F. Bank Group-Wise Distribution of Agricultural Credit
The profiles of agricultural lendings by different categories of banks
provide a picture of diversity. Table 4.22 broadly sums the picture. First,
overwhelming proportions of bank loan accounts in both the major categories
of banks, namely, (i) SBI and its subsidiaries, and (ii) nationalized banks, have
been agricultural loan accounts. In both the cases, the proportions which were
at roughly one-third in the early 1970s, have reached near or over 50% in the
latest period of March 2011. This is one aspect of social banking embedded
in the policy of bank nationalization, which is truly commendable. It does not
mean that there has not been any problem with bank lendings for agriculture;
there have been many a problem.
As explained earlier, the decline in the share of agriculture in total bank
credit outstanding, preference of banks for large-size loan accounts, overtly
large and growing operations of banks on the periphery of rural areas, that
is, in urban and metropolitan areas, for farm lendings, etc. are issues that
raise doubt regarding the quality of agricultural lendings. Even so, the social
obligations shouldered by the public sector banks are sure to impose a heavy
operational cost on these banks. This is brought out rather starkly when we
realise that over 99% of bank accounts of the foreign banks operating in India
pertain to more lucrative services sector area, or in the case of private sector
banks, only about 10% of loan accounts belong to the agricultural sector and
they also possess near 90% of accounts from those lucrative services sector
areas. Contrasted to these, public sector banks have to shoulder heavy social
responsibilities in the form of agricultural loans and largely small-size loans.

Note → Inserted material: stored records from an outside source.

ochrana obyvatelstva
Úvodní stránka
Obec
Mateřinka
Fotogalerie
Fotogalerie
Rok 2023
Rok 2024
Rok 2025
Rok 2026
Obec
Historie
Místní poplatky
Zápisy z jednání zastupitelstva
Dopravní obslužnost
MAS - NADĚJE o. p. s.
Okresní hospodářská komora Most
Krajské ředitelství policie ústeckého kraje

As for the agricultural sector’s share in total bank credit rendered by
the public sector banks, it is worth recalling that both SBI and its subsidiaries
and the nationalised banks expanded their exposure to the agricultural
sector sizeably in the 1970s and 1980s under the impulse of socio-economic
philosophy embedded in the nationalisation objectives. But, interestingly, as
soon the reforms began and a competitive environment was promoted in the
1990s, the banks began to unshackle themselves from the heavy burden of
agricultural lendings in terms of amounts. With the help of creating many
agricultural branches, the SBI group had expanded its farm sector share in
total advances to near 26% in the mid-1980s, but it steadily declined to 11.4%
in March 2011. Likewise, the nationalised banks, which had raised their share
to near 17%, slipped to a low share of 11.2% in the latest period (Table 4.22).